Oh bej! Oh bej! (/lmo/ /lmo/; lit. 'oh so nice! oh so nice!') is the most important and traditional Christmas fair in Milan, Italy. It is held from 7 December (day of the patron saint of Milan, Ambrose) until the following Sunday. The fair is also informally known as the Fiera di Sant'Ambrogio (Fera de Sant Ambroeus; 'Saint Ambrose Fair').

The Oh bej! Oh bej! fair has been held in different areas of Milan; until 1886, it was located in Piazza Mercanti (in the surroundings of the Duomo); from 1886 to 2006, it was held by the Basilica of Sant'Ambrogio; in 2006, it was relocated again, to the area of the Sforza Castle.

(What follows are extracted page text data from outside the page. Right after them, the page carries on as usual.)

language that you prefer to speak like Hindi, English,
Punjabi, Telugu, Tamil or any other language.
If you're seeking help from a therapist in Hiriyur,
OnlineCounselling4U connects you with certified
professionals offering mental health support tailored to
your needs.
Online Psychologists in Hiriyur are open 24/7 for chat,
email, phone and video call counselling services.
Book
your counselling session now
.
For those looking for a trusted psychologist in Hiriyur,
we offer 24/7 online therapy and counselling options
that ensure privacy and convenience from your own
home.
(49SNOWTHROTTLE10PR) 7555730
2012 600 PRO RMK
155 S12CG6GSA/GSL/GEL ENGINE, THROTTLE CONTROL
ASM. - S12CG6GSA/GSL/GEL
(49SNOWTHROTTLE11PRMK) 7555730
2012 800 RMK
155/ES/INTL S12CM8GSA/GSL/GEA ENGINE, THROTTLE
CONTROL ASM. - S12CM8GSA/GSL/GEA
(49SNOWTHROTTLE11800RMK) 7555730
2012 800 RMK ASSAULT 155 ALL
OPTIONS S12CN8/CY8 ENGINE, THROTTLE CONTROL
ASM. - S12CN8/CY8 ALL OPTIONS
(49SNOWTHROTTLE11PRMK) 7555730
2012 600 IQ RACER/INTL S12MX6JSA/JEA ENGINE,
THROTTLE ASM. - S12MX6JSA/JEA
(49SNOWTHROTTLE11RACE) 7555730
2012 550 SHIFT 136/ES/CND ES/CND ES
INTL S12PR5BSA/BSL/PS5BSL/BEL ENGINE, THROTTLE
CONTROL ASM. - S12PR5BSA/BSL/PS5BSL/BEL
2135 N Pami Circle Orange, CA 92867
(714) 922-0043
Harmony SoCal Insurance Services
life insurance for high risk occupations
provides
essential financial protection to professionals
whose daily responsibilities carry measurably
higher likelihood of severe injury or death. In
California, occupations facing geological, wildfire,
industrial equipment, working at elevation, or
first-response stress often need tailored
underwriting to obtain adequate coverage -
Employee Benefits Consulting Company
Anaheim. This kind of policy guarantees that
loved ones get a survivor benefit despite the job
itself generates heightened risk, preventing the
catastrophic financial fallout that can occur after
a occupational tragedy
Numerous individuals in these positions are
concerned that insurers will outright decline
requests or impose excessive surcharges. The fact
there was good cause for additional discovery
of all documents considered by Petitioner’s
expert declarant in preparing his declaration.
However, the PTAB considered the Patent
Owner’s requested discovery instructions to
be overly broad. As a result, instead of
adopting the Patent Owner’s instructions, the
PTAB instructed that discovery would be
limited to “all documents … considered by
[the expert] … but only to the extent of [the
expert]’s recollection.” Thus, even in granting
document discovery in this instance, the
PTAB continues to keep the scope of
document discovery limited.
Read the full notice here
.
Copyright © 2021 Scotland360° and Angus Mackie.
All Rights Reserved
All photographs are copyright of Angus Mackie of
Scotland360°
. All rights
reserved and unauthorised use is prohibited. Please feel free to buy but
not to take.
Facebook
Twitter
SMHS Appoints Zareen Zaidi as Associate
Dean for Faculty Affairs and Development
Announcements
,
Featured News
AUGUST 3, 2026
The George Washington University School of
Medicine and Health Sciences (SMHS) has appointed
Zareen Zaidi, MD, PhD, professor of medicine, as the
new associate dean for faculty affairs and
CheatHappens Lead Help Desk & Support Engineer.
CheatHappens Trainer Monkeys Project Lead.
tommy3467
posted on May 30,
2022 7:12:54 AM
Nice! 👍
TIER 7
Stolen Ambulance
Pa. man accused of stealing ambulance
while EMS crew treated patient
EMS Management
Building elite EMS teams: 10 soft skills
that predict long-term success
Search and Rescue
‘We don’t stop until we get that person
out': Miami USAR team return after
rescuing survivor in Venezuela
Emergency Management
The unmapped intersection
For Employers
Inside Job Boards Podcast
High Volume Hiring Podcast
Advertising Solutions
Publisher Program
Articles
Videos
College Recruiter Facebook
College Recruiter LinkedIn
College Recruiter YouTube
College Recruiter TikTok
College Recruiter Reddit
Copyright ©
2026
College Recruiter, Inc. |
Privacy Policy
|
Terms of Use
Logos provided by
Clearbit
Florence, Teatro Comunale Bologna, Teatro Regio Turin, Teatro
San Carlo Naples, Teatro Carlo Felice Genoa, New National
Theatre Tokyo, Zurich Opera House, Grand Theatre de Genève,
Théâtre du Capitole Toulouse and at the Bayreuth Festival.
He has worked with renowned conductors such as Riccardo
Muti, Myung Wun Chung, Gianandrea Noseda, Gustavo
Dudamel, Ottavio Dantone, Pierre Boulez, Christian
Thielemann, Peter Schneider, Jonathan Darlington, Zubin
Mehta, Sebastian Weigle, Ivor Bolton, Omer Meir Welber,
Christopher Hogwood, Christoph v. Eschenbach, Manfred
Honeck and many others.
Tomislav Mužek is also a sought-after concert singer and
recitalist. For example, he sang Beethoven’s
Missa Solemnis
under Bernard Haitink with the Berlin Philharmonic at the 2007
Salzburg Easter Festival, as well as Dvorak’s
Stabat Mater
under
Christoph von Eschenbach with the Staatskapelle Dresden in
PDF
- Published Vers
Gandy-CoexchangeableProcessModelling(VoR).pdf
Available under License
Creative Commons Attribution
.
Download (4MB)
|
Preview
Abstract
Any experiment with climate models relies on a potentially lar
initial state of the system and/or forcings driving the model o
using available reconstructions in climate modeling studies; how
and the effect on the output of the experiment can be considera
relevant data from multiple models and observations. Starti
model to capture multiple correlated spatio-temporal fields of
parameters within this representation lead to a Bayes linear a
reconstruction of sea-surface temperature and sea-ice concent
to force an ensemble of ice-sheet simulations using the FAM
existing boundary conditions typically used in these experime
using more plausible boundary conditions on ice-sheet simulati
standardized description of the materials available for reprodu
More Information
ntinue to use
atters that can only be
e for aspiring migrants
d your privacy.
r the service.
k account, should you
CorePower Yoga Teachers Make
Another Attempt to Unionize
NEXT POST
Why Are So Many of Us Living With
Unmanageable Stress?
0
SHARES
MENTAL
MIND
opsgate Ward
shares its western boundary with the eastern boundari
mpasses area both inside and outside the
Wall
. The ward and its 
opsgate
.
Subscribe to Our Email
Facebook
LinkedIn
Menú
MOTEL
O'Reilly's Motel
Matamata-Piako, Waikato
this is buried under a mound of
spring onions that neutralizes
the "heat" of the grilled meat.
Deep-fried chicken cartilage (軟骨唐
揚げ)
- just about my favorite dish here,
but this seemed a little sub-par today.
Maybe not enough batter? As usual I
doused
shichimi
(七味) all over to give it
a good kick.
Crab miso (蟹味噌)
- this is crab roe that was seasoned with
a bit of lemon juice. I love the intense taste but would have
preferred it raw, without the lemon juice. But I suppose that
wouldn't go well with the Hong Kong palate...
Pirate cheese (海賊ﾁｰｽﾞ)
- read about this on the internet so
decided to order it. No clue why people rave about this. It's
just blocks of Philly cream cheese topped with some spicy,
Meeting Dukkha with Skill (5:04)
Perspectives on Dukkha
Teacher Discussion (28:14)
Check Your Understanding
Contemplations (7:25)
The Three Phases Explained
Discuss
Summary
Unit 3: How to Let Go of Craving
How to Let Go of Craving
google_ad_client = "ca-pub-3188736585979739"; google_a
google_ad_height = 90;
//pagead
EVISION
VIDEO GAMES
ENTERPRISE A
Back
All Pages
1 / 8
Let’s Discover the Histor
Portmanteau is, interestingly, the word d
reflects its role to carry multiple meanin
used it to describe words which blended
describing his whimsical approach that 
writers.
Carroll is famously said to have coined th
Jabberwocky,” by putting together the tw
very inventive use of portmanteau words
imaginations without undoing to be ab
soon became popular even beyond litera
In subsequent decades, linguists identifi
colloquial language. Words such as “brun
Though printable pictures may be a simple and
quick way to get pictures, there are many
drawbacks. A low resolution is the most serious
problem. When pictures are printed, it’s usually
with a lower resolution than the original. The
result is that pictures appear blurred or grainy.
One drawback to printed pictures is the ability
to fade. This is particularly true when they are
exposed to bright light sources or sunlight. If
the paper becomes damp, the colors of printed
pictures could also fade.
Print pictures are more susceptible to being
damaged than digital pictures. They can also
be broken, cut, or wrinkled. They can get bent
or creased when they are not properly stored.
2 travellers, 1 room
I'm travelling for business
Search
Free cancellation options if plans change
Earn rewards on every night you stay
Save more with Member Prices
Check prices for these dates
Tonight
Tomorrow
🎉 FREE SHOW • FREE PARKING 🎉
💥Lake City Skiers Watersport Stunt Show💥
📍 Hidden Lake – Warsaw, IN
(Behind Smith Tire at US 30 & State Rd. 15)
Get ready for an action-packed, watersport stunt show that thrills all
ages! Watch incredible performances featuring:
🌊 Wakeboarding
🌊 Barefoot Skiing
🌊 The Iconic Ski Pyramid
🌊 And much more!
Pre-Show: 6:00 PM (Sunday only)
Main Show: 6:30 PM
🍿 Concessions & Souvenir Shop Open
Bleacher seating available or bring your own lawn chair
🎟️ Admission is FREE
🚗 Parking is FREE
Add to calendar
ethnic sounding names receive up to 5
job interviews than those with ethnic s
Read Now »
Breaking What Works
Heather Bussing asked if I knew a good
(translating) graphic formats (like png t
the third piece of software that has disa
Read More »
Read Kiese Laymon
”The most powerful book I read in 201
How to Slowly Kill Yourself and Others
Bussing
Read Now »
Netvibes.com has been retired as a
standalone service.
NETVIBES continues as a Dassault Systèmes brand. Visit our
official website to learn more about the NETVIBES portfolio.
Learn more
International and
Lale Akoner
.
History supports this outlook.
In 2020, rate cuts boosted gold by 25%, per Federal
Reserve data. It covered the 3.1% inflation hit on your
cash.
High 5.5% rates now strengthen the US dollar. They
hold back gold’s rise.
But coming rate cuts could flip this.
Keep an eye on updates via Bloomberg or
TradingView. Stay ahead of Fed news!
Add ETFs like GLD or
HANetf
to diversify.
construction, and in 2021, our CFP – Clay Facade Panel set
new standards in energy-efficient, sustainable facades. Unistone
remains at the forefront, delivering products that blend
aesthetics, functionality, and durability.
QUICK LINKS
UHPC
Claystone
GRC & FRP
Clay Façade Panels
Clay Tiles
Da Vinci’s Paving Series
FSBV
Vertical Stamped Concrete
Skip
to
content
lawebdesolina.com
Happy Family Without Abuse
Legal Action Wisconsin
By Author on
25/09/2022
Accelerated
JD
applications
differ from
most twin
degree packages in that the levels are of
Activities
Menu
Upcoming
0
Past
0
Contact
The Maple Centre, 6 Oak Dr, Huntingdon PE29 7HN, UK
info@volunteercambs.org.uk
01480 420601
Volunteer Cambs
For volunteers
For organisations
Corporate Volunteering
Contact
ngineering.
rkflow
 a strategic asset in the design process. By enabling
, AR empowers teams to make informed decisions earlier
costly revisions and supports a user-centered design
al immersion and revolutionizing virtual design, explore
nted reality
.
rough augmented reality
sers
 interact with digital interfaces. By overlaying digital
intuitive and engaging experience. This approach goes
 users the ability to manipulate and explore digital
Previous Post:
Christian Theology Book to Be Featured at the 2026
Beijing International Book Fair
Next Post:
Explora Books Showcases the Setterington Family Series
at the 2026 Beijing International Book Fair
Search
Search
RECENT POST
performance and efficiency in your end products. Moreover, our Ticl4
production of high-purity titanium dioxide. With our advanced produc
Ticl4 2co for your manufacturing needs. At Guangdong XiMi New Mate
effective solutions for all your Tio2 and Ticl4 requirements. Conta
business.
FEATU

The most typical goods that are sold at Oh bej! Oh bej! are sweets and Christmas or winter delicacies, handcrafts such as Christmas decorations, toys, antiques, souvenirs, bric-à-bracs, and more. The fair is usually very crowded; this is partly because, as Saint Ambrose Day is immediately followed by the Immaculate Conception Day (an Italian national holiday), and potentially be followed by a week-end, the Milanese usually have several free days in the fair's days.

==History==
While celebrations devoted to Ambrose, in Milan, date back to the late 13th century, the actual Oh bej! Oh bej! fair is said to have been established in 1510, on the occasion of Giannetto Castiglione, delegate of Pope Pius IV, visiting Milan on 7 December. According to the legend, Giannetto wanted to ingratiate himself with the Milanese, and thus entered the city carrying boxes full of sweets and toys for the Milanese children. A cheerful crowd followed Giannetto to the Basilica of Sant'Ambrogio, and thereafter the fair was established to commemorate that day. The name Oh bej! Oh bej! is supposedly a reference to the cheerful cries of the Milanese children receiving presents from Giannetto.